11. The Great Britain 1997 firearms control legislation did not follow fully from the Cullen report because the Cullen report suggested that for target shooting what should occur is that the small arms should be dismantled? I know that that would be rather difficult in Northern Ireland because there would have to be two categories, those for defence and those for target shooting. Might it be that if Cullen's recommendations had been followed in Great Britain, the problems you were referring to of illegally-held arms might have been able to contain them in the circumstances, and that some solution that involved the dismantling for the purpose of target shooting might be a possibility in Northern Ireland?

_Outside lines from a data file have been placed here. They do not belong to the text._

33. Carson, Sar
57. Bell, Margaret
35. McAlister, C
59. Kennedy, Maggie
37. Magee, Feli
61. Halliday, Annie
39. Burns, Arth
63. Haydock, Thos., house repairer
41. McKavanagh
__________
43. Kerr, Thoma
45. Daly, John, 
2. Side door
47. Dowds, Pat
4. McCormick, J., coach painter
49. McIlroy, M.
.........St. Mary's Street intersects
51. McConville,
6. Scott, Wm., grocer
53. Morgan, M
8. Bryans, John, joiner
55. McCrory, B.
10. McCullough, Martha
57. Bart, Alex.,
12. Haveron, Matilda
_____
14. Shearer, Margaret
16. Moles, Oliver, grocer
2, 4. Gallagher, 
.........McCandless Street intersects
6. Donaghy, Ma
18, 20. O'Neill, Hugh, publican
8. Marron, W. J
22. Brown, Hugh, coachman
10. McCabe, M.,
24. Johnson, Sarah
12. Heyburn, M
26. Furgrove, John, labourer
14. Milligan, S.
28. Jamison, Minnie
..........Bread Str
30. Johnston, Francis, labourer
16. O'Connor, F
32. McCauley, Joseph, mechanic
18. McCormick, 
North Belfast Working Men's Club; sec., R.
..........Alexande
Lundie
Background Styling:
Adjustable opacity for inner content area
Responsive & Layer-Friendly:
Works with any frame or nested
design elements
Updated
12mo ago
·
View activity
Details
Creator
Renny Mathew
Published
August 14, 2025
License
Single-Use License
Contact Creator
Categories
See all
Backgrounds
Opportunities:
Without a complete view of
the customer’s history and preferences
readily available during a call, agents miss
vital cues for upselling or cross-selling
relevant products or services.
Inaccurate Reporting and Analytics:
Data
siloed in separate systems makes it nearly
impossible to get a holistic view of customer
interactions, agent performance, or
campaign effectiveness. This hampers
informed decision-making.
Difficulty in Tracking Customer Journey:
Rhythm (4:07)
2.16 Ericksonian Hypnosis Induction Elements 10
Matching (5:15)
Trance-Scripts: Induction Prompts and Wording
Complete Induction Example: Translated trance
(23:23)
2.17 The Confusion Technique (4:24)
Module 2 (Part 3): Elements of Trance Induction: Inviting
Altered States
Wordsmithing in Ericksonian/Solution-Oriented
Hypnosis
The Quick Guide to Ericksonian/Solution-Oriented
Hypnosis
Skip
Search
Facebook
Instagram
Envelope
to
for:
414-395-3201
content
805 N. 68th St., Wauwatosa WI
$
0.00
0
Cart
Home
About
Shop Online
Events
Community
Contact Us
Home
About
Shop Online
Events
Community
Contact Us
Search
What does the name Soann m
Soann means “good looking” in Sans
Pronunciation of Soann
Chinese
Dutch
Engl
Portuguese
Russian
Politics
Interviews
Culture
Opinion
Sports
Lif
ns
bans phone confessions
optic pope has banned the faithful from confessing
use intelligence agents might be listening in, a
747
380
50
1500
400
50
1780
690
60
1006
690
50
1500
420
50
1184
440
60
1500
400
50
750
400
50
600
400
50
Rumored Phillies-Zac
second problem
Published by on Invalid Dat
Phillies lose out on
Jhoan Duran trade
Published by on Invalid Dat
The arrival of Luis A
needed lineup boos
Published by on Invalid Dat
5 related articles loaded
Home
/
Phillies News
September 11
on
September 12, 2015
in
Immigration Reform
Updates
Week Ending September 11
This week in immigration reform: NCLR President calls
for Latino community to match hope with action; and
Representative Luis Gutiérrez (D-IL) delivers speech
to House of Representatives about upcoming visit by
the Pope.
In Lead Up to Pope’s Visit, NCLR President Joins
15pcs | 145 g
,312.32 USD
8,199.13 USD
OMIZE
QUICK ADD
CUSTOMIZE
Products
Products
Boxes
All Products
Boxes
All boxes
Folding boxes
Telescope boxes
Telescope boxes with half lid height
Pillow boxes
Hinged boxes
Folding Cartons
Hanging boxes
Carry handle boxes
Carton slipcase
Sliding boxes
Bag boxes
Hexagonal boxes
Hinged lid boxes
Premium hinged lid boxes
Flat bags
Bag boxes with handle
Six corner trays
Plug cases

(Mr Greenwood) I think not. I have a very poor view of Cullen's report. It certainly lacks logic. The idea that I am a member of a club and a committee member or office-holder, and I leave one bit of the pistol in the club and take one bit home, and I want to go and shoot somebody and I cannot find a way of putting the whole thing back together again, does not seem to me to be logical at all. Cullen's proposal in that regard was, I think, just looking for another proposition. I do not think it was practical and it would not have worked; and I do not think it would work in Northern Ireland. I think in any event none of them will have any influence on crime. I have the Chief Constable's statement that legally-held firearms are not used in crime in Northern Ireland, and that includes the 11-12,000 personal protection weapons, which one assumes are kept and carried loaded. It knits in perfectly with a monumental study in the States, because there, 33 of the states have got what they call "mandatory concealed carry permits". If you are able to prove that you are a respectable person, with no connections with crime or drugs or drinking and so on, you are entitled to a permit to carry a gun. To everybody's amazement, in every state where it has been enacted, homicide has gone down significantly; rape has gone down significantly; and burglary has gone down significantly. On the burglary score, the interesting thing is that we have 43 per cent of what we call "hot" burglary where the householder is at home, and the United States has 9 per cent. Burglars do not break into houses in those states when the people are there. There is a benefit to the personal protection weapons, which is not apparent in the first instance, but can be seen in the victimisation studies. I think that disassembly of firearms is impractical, and one of those fudging-the-issue suggestions.

14. So legislation had a clear effect on the number of shotgun certificates.
(Mr Greenwood) Yes, but it did not have a clear effect on crime. The use of shotguns in crime doubled.
 
This is really great response from everyone. I just wish we could see some debate like this on one of the major network news magazines.
 
So, does anyone here know how often, if ever, gun registration helps the police solve crimes?
I don't think there is any way to gauge this. Very seldom/almost never would be my guess.

(I did see it work on an episode of CSI: Crime Scene Investigation once. :D However, there is a grain of truth in this, as Clark County, NV, where Las Vegas is located, does have handgun registration. I doubt if they could pull it up in a few seconds on a computer, though.)